Personal information
- Born: January 10, 1916 Havana, Cuba
- Died: April 22, 1996 (aged 80) Manhasset, New York, U.S.
- Listed height: 5 ft 10 in (1.78 m)
- Listed weight: 216 lb (98 kg)

Career information
- High school: Textile (Manhattan, New York, U.S.)
- College: Mount St. Mary's

Career history
- Pittsburgh Steelers (1942); Seattle Bombers (1944); Portsmouth Pirates (1946);
- Stats at Pro Football Reference

= Joe Lamas =

American football player (1916–1996)

Joseph Francis Lamas (January 10, 1916 – April 22, 1996) was an American professional football player who played one season with the Pittsburgh Steelers of the National Football League (NFL). He played college football at Mount Saint Mary's College and Seminary.

==Early life and college==
Joseph Francis Lamas was born on January 10, 1916, in Havana, Cuba. He attended Straubenmuller Textile High School in New York, New York.

Lamas played college football at Mount Saint Mary's College and Seminary, with his last year being in 1941.

==Professional career==
Lamas played in eight games for the Pittsburgh Steelers during the 1942 season. He scored a 29-yard fumble recovery touchdown against the Detroit Lions on November 8, 1942.

Lamas entered military service after the 1942 season and fought during World War II.

He started four games for the Seattle Bombers of the American Football League in 1944.

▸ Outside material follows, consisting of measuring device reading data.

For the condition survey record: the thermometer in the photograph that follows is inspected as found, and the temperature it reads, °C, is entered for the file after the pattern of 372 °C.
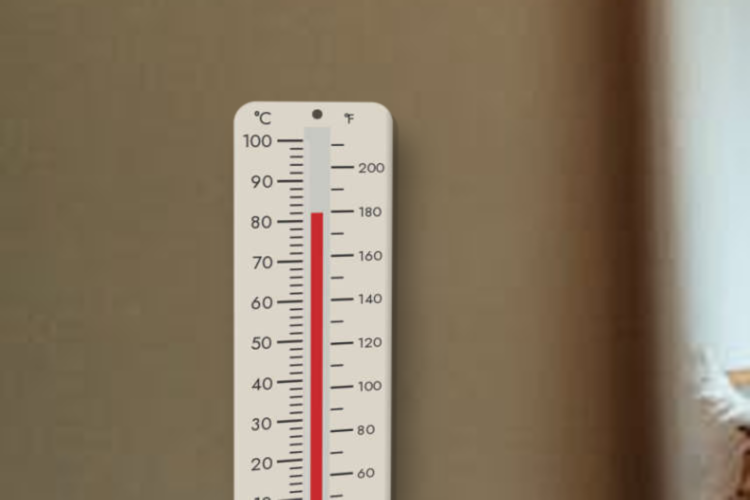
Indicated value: 82 °C
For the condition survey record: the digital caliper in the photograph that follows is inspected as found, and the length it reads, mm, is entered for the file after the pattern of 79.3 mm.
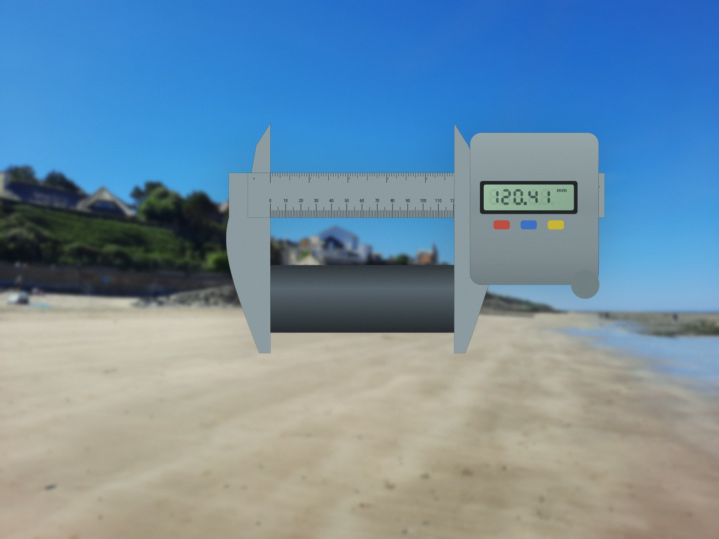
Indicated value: 120.41 mm
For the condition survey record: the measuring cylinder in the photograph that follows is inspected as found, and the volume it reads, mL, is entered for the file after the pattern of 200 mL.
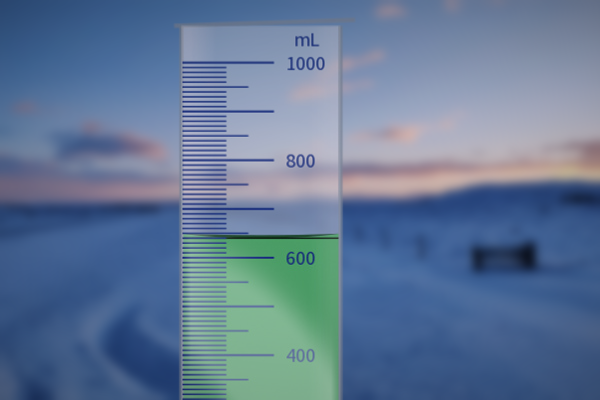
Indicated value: 640 mL
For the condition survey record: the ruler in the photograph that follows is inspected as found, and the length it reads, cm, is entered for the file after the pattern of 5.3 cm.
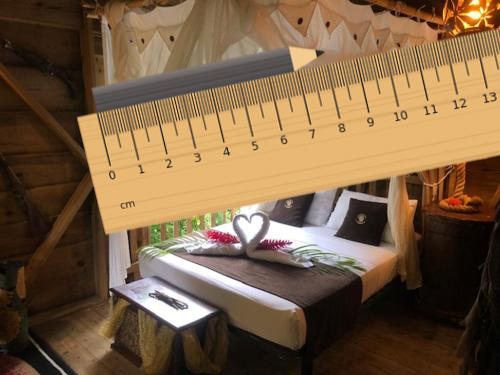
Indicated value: 8 cm
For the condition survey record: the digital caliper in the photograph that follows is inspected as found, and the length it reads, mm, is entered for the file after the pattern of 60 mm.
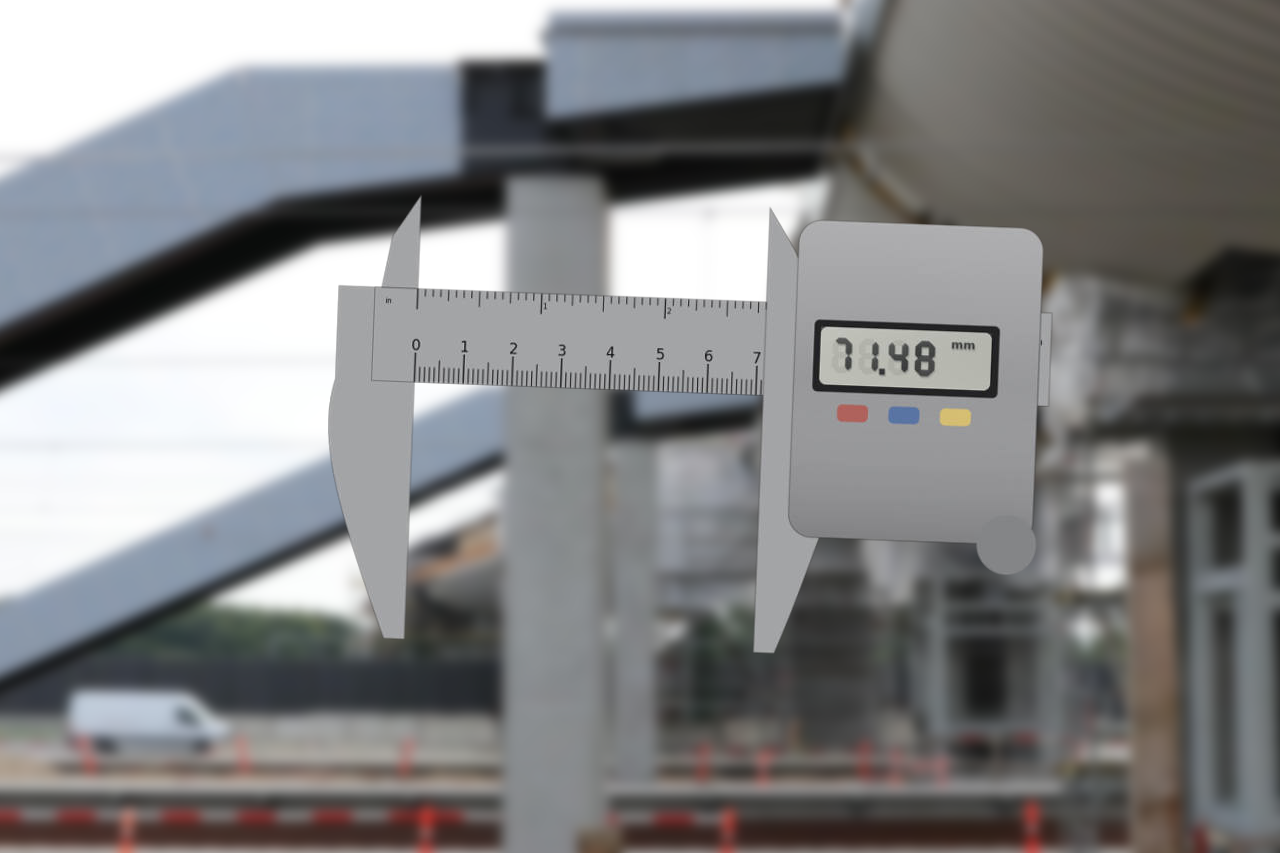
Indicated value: 71.48 mm
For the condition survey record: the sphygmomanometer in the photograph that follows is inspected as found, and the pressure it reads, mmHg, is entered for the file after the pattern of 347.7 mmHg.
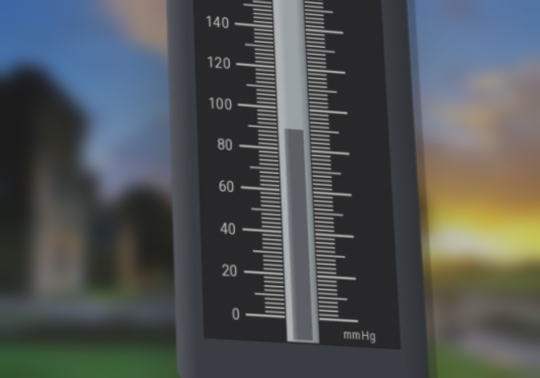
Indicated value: 90 mmHg
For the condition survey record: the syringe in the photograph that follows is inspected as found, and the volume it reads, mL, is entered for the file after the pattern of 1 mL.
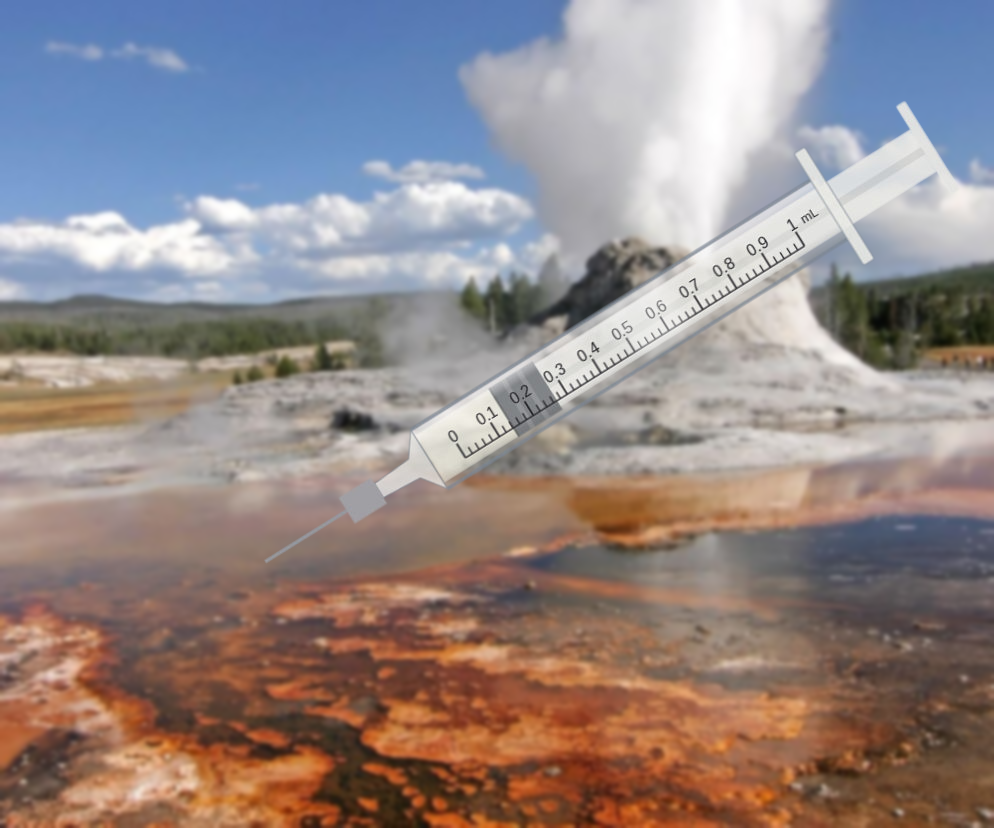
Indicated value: 0.14 mL
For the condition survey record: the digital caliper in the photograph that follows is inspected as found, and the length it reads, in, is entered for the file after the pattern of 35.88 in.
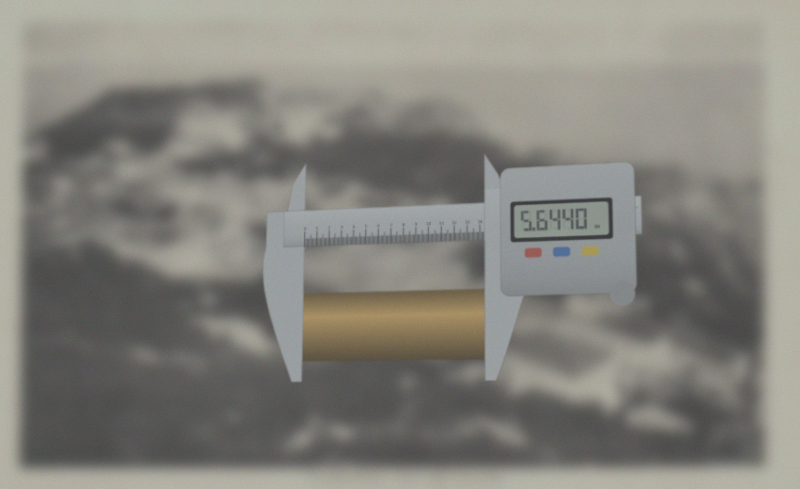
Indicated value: 5.6440 in
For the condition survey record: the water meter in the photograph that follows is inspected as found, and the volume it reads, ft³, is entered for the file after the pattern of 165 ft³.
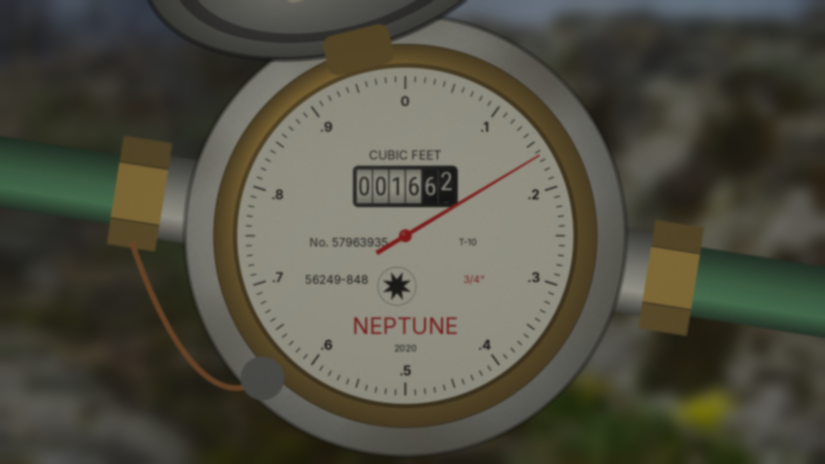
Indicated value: 1662.16 ft³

Lamas played in all ten games, starting six, for the Portsmouth Pirates of the Dixie League during the 1946 season and returned one interception for a touchdown.

==Coaching career==
Lamas entered Iona Prep in 1952. He was the assistant football coach from 1952 through 1956 and took over the head coaching job from 1957 through 1961. He also coached baseball and worked as the athletic director. On the academic side, he taught Latin, history and health. Lamas retired from Iona Prep in 1979.

==Personal life==
Lamas died on April 22, 1996, in Manhasset, New York.